▶ **Exercise**: Pick out each line of the records that includes the string "Locked", and copy it.

Given records below:

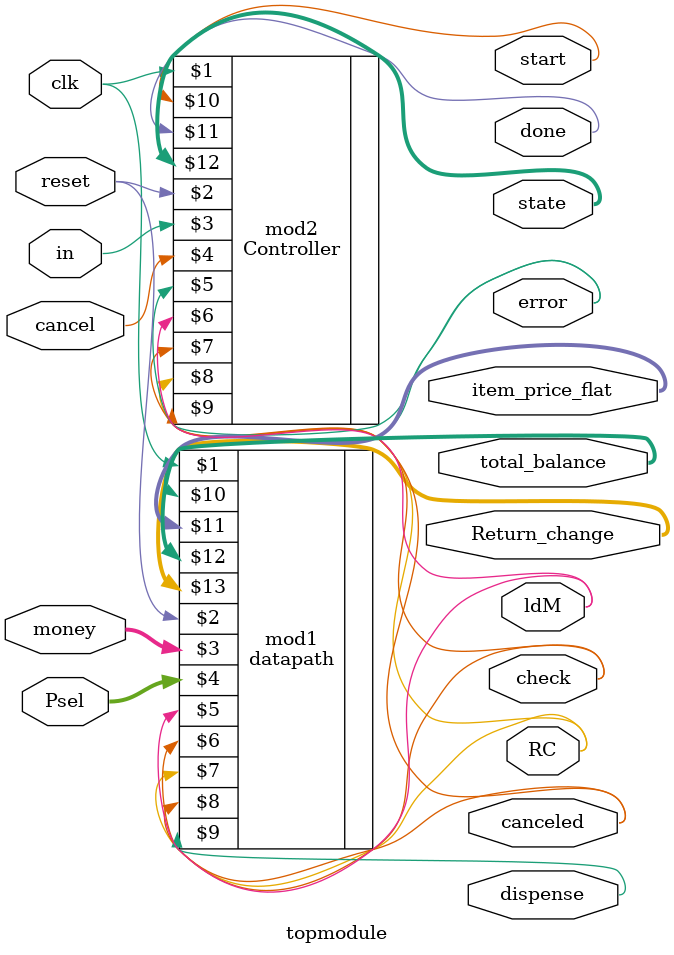
<source format=v>
module topmodule(
        input clk,reset,
        input [2:0] money,
        input [1:0] Psel,
        input cancel,in,
        output  dispense,
        // output reg [3:0] Return_change,
        output  start,done,
        output ldM,check,RC,canceled,error,
        output [31:0] item_price_flat,
        output [7:0] total_balance,
        output [7:0] Return_change,
        output [2:0] state);
        
        
        datapath mod1(clk,reset,money,Psel,ldM,check,RC,canceled,dispense,error,item_price_flat,total_balance,Return_change);
        Controller mod2(clk,reset,in,cancel,error,ldM,check,RC,canceled,start,done,state);
        
        
endmodule
</source>
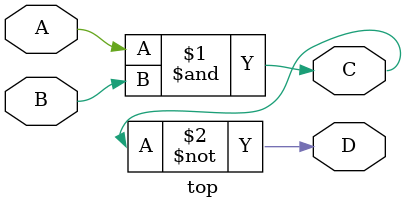
<source format=v>
module top (
    input A,
    input B,
    output C,
    output D
);

assign C = (A & B);
assign D = ~C;

endmodule

</source>
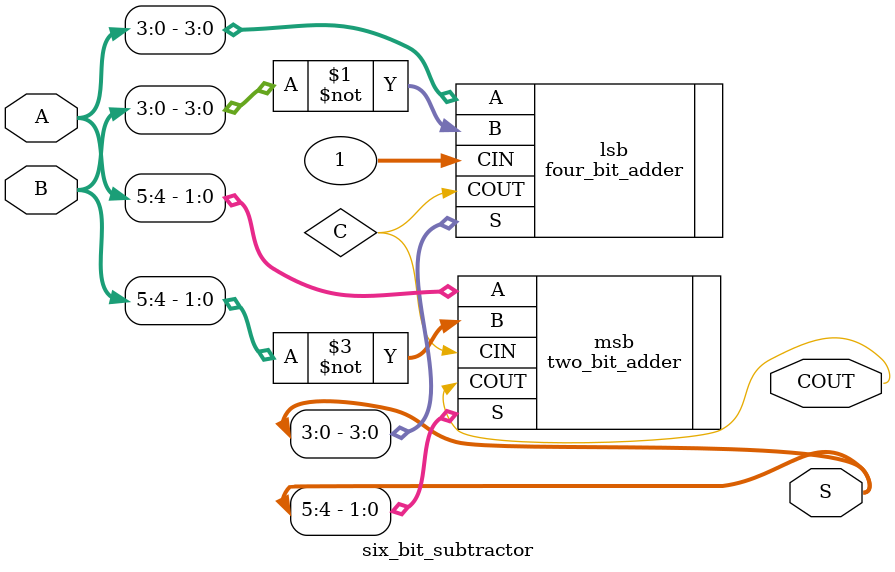
<source format=v>
`timescale 1ns / 1ps


module six_bit_subtractor(
    input [5:0] A,
    input [5:0] B,
    output [5:0] S,
    output COUT
    );
    
    wire C;
    four_bit_adder lsb(.A(A[3:0]), .B(~B[3:0]), .CIN(1), .S(S[3:0]), .COUT(C));
    two_bit_adder msb(.A(A[5:4]), .B(~B[5:4]), .CIN(C), .S(S[5:4]), .COUT(COUT));
    
endmodule

</source>
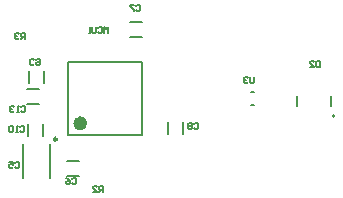
<source format=gbo>
G04*
G04 #@! TF.GenerationSoftware,Altium Limited,Altium Designer,24.5.2 (23)*
G04*
G04 Layer_Color=32896*
%FSLAX44Y44*%
%MOMM*%
G71*
G04*
G04 #@! TF.SameCoordinates,BBD7BA97-53B7-428A-B693-6A0B443125F4*
G04*
G04*
G04 #@! TF.FilePolarity,Positive*
G04*
G01*
G75*
%ADD10C,0.2500*%
%ADD12C,0.2000*%
%ADD14C,0.1500*%
%ADD62C,0.6000*%
D10*
X959250Y965500D02*
G03*
X959250Y965500I-1250J0D01*
G01*
D12*
X934400Y968000D02*
Y978000D01*
X947100Y968000D02*
Y978000D01*
X1123250Y994500D02*
X1126250D01*
X1123250Y1005500D02*
X1126250D01*
X968000Y934650D02*
X978000D01*
X968000Y947350D02*
X978000D01*
X953031Y932328D02*
Y961390D01*
X930469Y932328D02*
Y961390D01*
X969000Y969000D02*
Y1031000D01*
X1031000Y969000D02*
Y1031000D01*
X969000Y969000D02*
X1031000D01*
X969000Y1031000D02*
X1031000D01*
X1021000Y1064350D02*
X1031000D01*
X1021000Y1051650D02*
X1031000D01*
X948350Y1013000D02*
Y1023000D01*
X935650Y1013000D02*
Y1023000D01*
X934250Y1007850D02*
X944250D01*
X934250Y995150D02*
X944250D01*
X1066350Y970000D02*
Y980000D01*
X1053650Y970000D02*
Y980000D01*
D14*
X1194250Y985000D02*
G03*
X1194250Y985000I-750J0D01*
G01*
X1162500Y993500D02*
Y1002500D01*
X1191500Y993500D02*
Y1002500D01*
X927916Y975666D02*
X928749Y976499D01*
X930415D01*
X931248Y975666D01*
Y972334D01*
X930415Y971501D01*
X928749D01*
X927916Y972334D01*
X926250Y971501D02*
X924584D01*
X925416D01*
Y976499D01*
X926250Y975666D01*
X922084D02*
X921251Y976499D01*
X919585D01*
X918752Y975666D01*
Y972334D01*
X919585Y971501D01*
X921251D01*
X922084Y972334D01*
Y975666D01*
X932165Y1050167D02*
Y1055166D01*
X929666D01*
X928833Y1054333D01*
Y1052667D01*
X929666Y1051834D01*
X932165D01*
X930499D02*
X928833Y1050167D01*
X927167Y1054333D02*
X926334Y1055166D01*
X924668D01*
X923835Y1054333D01*
Y1053500D01*
X924668Y1052667D01*
X925501D01*
X924668D01*
X923835Y1051834D01*
Y1051001D01*
X924668Y1050167D01*
X926334D01*
X927167Y1051001D01*
X1126165Y1018499D02*
Y1014334D01*
X1125332Y1013501D01*
X1123666D01*
X1122833Y1014334D01*
Y1018499D01*
X1121167Y1017666D02*
X1120334Y1018499D01*
X1118668D01*
X1117835Y1017666D01*
Y1016833D01*
X1118668Y1016000D01*
X1119501D01*
X1118668D01*
X1117835Y1015167D01*
Y1014334D01*
X1118668Y1013501D01*
X1120334D01*
X1121167Y1014334D01*
X998165Y920501D02*
Y925499D01*
X995666D01*
X994833Y924666D01*
Y923000D01*
X995666Y922167D01*
X998165D01*
X996499D02*
X994833Y920501D01*
X989835D02*
X993167D01*
X989835Y923833D01*
Y924666D01*
X990668Y925499D01*
X992334D01*
X993167Y924666D01*
X1002685Y1055856D02*
Y1060854D01*
X1001019Y1059188D01*
X999353Y1060854D01*
Y1055856D01*
X994355Y1060021D02*
X995188Y1060854D01*
X996854D01*
X997687Y1060021D01*
Y1056689D01*
X996854Y1055856D01*
X995188D01*
X994355Y1056689D01*
X992689Y1060854D02*
Y1056689D01*
X991856Y1055856D01*
X990190D01*
X989357Y1056689D01*
Y1060854D01*
X987690Y1055856D02*
X986024D01*
X986857D01*
Y1060854D01*
X987690Y1060021D01*
X1182165Y1031499D02*
Y1026501D01*
X1179666D01*
X1178833Y1027334D01*
Y1030666D01*
X1179666Y1031499D01*
X1182165D01*
X1173835Y1026501D02*
X1177167D01*
X1173835Y1029833D01*
Y1030666D01*
X1174668Y1031499D01*
X1176334D01*
X1177167Y1030666D01*
X928916Y992666D02*
X929749Y993499D01*
X931415D01*
X932248Y992666D01*
Y989334D01*
X931415Y988501D01*
X929749D01*
X928916Y989334D01*
X927250Y988501D02*
X925583D01*
X926416D01*
Y993499D01*
X927250Y992666D01*
X923084D02*
X922251Y993499D01*
X920585D01*
X919752Y992666D01*
Y991833D01*
X920585Y991000D01*
X921418D01*
X920585D01*
X919752Y990167D01*
Y989334D01*
X920585Y988501D01*
X922251D01*
X923084Y989334D01*
X940167Y1029334D02*
X939334Y1028501D01*
X937668D01*
X936835Y1029334D01*
Y1032666D01*
X937668Y1033499D01*
X939334D01*
X940167Y1032666D01*
X941833D02*
X942666Y1033499D01*
X944332D01*
X945165Y1032666D01*
Y1029334D01*
X944332Y1028501D01*
X942666D01*
X941833Y1029334D01*
Y1030167D01*
X942666Y1031000D01*
X945165D01*
X1075463Y977996D02*
X1076296Y978829D01*
X1077962D01*
X1078795Y977996D01*
Y974664D01*
X1077962Y973831D01*
X1076296D01*
X1075463Y974664D01*
X1073797Y977996D02*
X1072964Y978829D01*
X1071298D01*
X1070465Y977996D01*
Y977163D01*
X1071298Y976330D01*
X1070465Y975497D01*
Y974664D01*
X1071298Y973831D01*
X1072964D01*
X1073797Y974664D01*
Y975497D01*
X1072964Y976330D01*
X1073797Y977163D01*
Y977996D01*
X1072964Y976330D02*
X1071298D01*
X1026483Y1078026D02*
X1027316Y1078859D01*
X1028982D01*
X1029815Y1078026D01*
Y1074694D01*
X1028982Y1073861D01*
X1027316D01*
X1026483Y1074694D01*
X1024817Y1078859D02*
X1021485D01*
Y1078026D01*
X1024817Y1074694D01*
Y1073861D01*
X971833Y931666D02*
X972666Y932499D01*
X974332D01*
X975165Y931666D01*
Y928334D01*
X974332Y927501D01*
X972666D01*
X971833Y928334D01*
X966835Y932499D02*
X968501Y931666D01*
X970167Y930000D01*
Y928334D01*
X969334Y927501D01*
X967668D01*
X966835Y928334D01*
Y929167D01*
X967668Y930000D01*
X970167D01*
X923833Y945666D02*
X924666Y946499D01*
X926332D01*
X927165Y945666D01*
Y942334D01*
X926332Y941501D01*
X924666D01*
X923833Y942334D01*
X918835Y946499D02*
X922167D01*
Y944000D01*
X920501Y944833D01*
X919668D01*
X918835Y944000D01*
Y942334D01*
X919668Y941501D01*
X921334D01*
X922167Y942334D01*
D62*
X982000Y979000D02*
G03*
X982000Y979000I-3000J0D01*
G01*
M02*

</source>
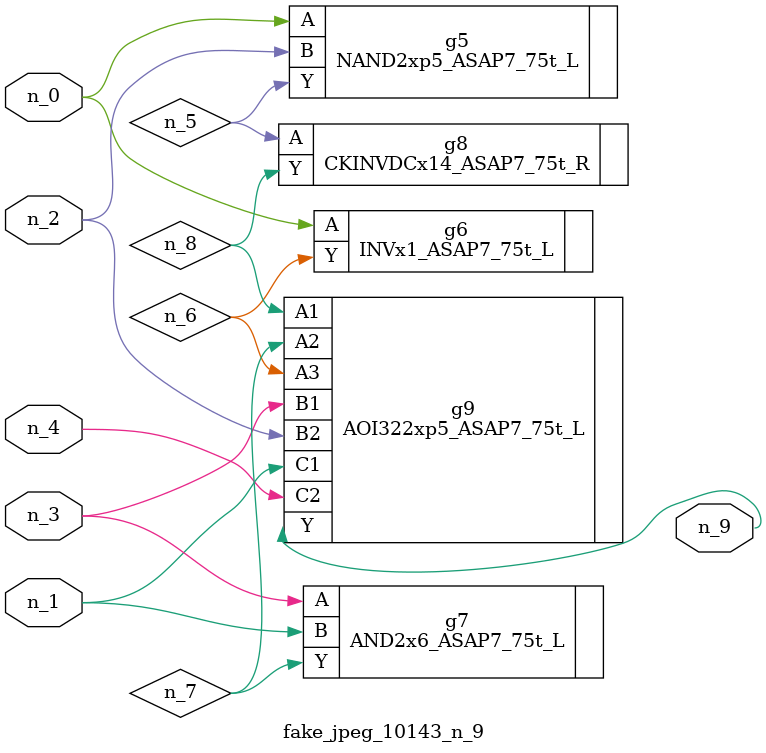
<source format=v>
module fake_jpeg_10143_n_9 (n_3, n_2, n_1, n_0, n_4, n_9);

input n_3;
input n_2;
input n_1;
input n_0;
input n_4;

output n_9;

wire n_8;
wire n_6;
wire n_5;
wire n_7;

NAND2xp5_ASAP7_75t_L g5 ( 
.A(n_0),
.B(n_2),
.Y(n_5)
);

INVx1_ASAP7_75t_L g6 ( 
.A(n_0),
.Y(n_6)
);

AND2x6_ASAP7_75t_L g7 ( 
.A(n_3),
.B(n_1),
.Y(n_7)
);

CKINVDCx14_ASAP7_75t_R g8 ( 
.A(n_5),
.Y(n_8)
);

AOI322xp5_ASAP7_75t_L g9 ( 
.A1(n_8),
.A2(n_7),
.A3(n_6),
.B1(n_3),
.B2(n_2),
.C1(n_1),
.C2(n_4),
.Y(n_9)
);


endmodule
</source>
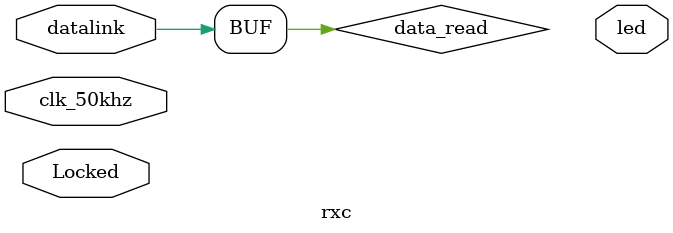
<source format=v>
`timescale 1ns / 1ps
module rxc(
		clk_50khz,
		Locked,
		led,
		datalink
    );
	 
input clk_50khz,Locked;
output led;
inout datalink;

wire rx_in;
reg led,read_trig,count_en;
reg rx_data,rx_data_r;
reg[1:0] count,state;

assign data_read = datalink;
/*
parameter IDLE	 = 2'b00;
parameter READ	 = 2'b01;
parameter WRITE = 2'b10;

always @(posedge i_clk)begin
	rx_data_r<=rx_in;
	rx_data<=rx_data_r;
end

always @(posedge i_clk)begin
	if(Locked)begin
		case(state)
			IDLE : begin
				
			end
		endcase
	end else begin
	
	end
end*/
endmodule

</source>
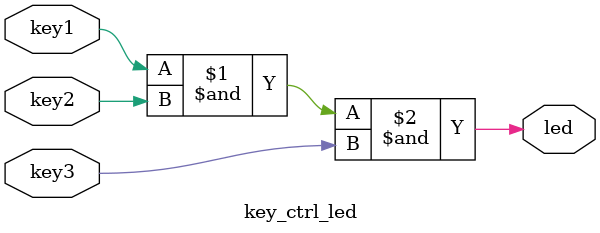
<source format=v>
module key_ctrl_led (
input wire key1,
input wire key2,
input wire key3,
output wire led
	);
//1&1=1
assign  led=key1&key2&key3;

endmodule



</source>
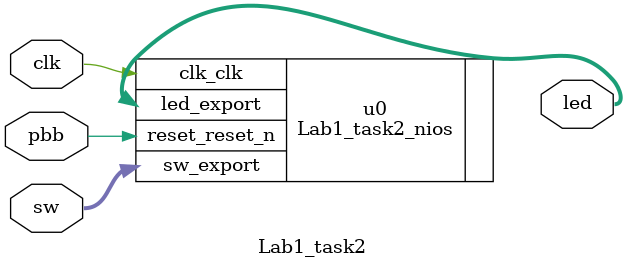
<source format=sv>
module Lab1_task2 (
    input bit clk, // Clock
    input bit [7:0] sw,  // data in
    input bit pbb, // Asynchronus reset active low
    output bit [7:0] led
);
	Lab1_task2_nios u0 (
		.clk_clk       (clk), //   clk.clk
		.reset_reset_n (pbb), // reset.reset_n
		.led_export    (led), //   led.export
		.sw_export     (sw)   //    sw.export
	);

endmodule

</source>
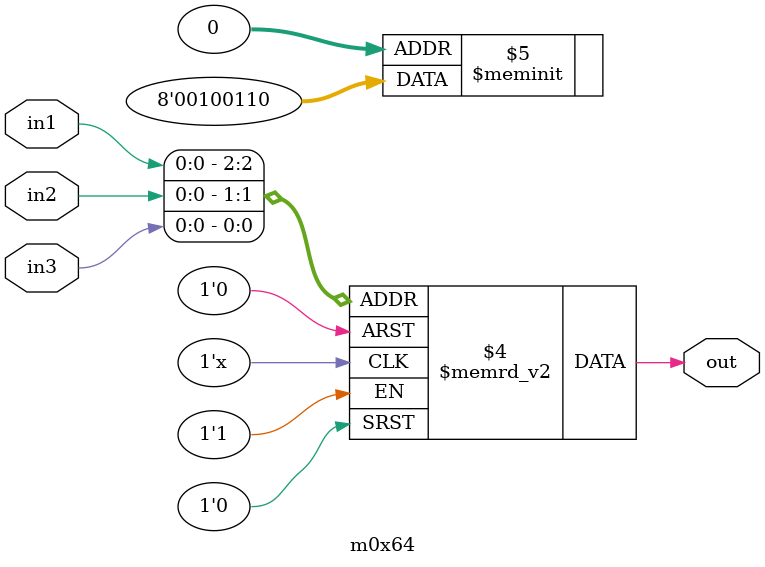
<source format=v>
module m0x64(output out, input in1, in2, in3);

   always @(in1, in2, in3)
     begin
        case({in1, in2, in3})
          3'b000: {out} = 1'b0;
          3'b001: {out} = 1'b1;
          3'b010: {out} = 1'b1;
          3'b011: {out} = 1'b0;
          3'b100: {out} = 1'b0;
          3'b101: {out} = 1'b1;
          3'b110: {out} = 1'b0;
          3'b111: {out} = 1'b0;
        endcase // case ({in1, in2, in3})
     end // always @ (in1, in2, in3)

endmodule // m0x64
</source>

End of Given records.

▶ **Completed exercise**:
		Locked,
input clk_50khz,Locked;
	if(Locked)begin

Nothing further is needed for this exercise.